How do viruses get into cells? Their infection tactics determine whether they can jump species or set off a pandemic

COVID-19, flu, mpox, noroviral diarrhea: How do the viruses that cause these diseases actually infect you?

Viruses cannot replicate on their own, so they must infect cells in your body to make more copies of themselves. The life cycle of a virus can thus be roughly described as: get inside a cell, make more virus, get out, repeat.

Getting inside a cell, or viral entry, is the part of the cycle that most vaccines target, as well as a key barrier for viruses jumping from one species to another. My lab and many others study this process to better anticipate and combat emerging viruses.

How viruses enter cells

Different viruses travel into the body in various ways – via airborne droplets, on food, through contact with mucous membranes or through injection. They typically first infect host cells near their site of entry – the cells lining the respiratory tract for most airborne viruses – then either remain there or spread throughout the body.

Viruses recognize specific proteins or sugars on host cells and stick to them. Each virus gets only one shot at putting its genome inside a cell – if their entry machinery misfires, they risk becoming inactivated. So they use several mechanisms to prevent triggering entry prematurely.

After the virus binds to the cell, specific molecules on the cell’s surface or within the cell’s recycling machinery activate viral coat proteins for entry. An example is the SARS-CoV-2 spike that COVID-19 vaccines target. These proteins need to modify the cell membrane to allow the viral genome to get through without killing the cell in the process. Different viruses use different tricks for this, but most work like cellular secretion – how cells release materials into their environment – in reverse. Specialized viral proteins help merge the membranes of the virus and the cell together and release the viral core into the interior of the cell.

This animation depicts HIV fusing its membrane with a cell in order to release its contents inside.

At this point, the viral genome can enter the cell and start replicating. Some viruses use only the cell’s machinery to replicate, while others carry along portions of their own replication machinery and borrow some parts from the cell. After replicating their genomes, viruses assemble the components required to make new viruses.

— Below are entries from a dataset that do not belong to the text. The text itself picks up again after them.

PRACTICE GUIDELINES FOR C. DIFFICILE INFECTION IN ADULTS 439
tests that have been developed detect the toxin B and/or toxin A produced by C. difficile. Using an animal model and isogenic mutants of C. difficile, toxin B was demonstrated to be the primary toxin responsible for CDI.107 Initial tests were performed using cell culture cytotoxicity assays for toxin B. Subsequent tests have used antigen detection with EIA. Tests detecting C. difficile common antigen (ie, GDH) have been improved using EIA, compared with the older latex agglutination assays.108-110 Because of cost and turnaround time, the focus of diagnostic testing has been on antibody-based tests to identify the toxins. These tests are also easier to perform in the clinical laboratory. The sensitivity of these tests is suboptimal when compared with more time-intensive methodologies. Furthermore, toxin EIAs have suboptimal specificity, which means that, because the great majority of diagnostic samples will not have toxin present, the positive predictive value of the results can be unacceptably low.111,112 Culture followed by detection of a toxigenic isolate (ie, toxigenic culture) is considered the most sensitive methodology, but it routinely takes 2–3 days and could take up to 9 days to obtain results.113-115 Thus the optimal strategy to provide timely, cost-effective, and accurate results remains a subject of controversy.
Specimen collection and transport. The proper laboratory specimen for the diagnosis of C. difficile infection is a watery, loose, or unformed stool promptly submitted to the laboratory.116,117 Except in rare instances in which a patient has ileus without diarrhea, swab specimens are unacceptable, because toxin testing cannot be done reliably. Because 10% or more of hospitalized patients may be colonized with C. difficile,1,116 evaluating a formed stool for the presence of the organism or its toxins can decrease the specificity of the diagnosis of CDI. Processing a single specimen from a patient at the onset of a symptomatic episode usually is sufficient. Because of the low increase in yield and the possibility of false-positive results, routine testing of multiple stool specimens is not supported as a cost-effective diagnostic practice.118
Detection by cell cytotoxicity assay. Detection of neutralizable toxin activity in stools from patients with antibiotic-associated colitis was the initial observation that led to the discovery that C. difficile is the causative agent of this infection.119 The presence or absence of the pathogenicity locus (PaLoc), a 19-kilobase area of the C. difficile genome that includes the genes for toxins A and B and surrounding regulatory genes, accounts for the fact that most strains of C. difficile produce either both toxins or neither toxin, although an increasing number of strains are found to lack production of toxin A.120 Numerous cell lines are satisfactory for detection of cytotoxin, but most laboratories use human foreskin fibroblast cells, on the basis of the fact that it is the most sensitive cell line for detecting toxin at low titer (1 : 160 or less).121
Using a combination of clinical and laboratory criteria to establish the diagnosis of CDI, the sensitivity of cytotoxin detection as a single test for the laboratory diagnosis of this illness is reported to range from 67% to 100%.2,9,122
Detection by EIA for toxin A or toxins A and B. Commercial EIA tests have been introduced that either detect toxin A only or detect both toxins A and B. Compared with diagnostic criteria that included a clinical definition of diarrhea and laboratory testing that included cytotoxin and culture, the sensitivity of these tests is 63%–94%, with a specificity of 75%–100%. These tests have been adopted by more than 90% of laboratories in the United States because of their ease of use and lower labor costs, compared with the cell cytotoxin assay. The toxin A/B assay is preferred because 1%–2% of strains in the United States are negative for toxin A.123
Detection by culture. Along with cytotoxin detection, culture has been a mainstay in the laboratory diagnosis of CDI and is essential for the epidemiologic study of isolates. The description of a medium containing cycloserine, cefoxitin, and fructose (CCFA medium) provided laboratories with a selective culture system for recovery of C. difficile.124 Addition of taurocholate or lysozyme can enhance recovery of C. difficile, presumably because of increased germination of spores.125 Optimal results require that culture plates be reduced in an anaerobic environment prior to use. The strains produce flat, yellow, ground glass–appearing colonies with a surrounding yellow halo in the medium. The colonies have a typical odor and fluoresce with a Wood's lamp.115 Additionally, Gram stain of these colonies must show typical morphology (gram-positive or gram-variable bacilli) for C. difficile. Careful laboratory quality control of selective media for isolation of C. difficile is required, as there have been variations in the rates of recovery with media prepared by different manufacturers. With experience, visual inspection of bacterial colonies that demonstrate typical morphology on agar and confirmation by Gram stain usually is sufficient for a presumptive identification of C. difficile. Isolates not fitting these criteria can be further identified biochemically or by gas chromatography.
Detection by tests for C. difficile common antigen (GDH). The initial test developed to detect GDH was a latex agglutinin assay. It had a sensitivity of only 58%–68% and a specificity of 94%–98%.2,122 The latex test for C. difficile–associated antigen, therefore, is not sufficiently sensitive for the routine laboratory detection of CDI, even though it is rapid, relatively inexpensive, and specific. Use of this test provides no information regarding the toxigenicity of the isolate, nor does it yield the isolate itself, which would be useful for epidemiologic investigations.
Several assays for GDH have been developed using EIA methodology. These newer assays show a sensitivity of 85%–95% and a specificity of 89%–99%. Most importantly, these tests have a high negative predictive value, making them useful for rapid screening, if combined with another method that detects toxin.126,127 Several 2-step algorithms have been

Two central questions scientists are studying about viral entry are how your body’s defenses can disrupt it and what determines whether a virus from other species can infect people.

Immune defenses against viruses

Your body has a multilayered defense system against viral threats. But the part of your immune system called the antibody response is generally thought to be most effective at sterilizing immunity – preventing an infection from taking hold in the first place as opposed to just limiting its scope and severity.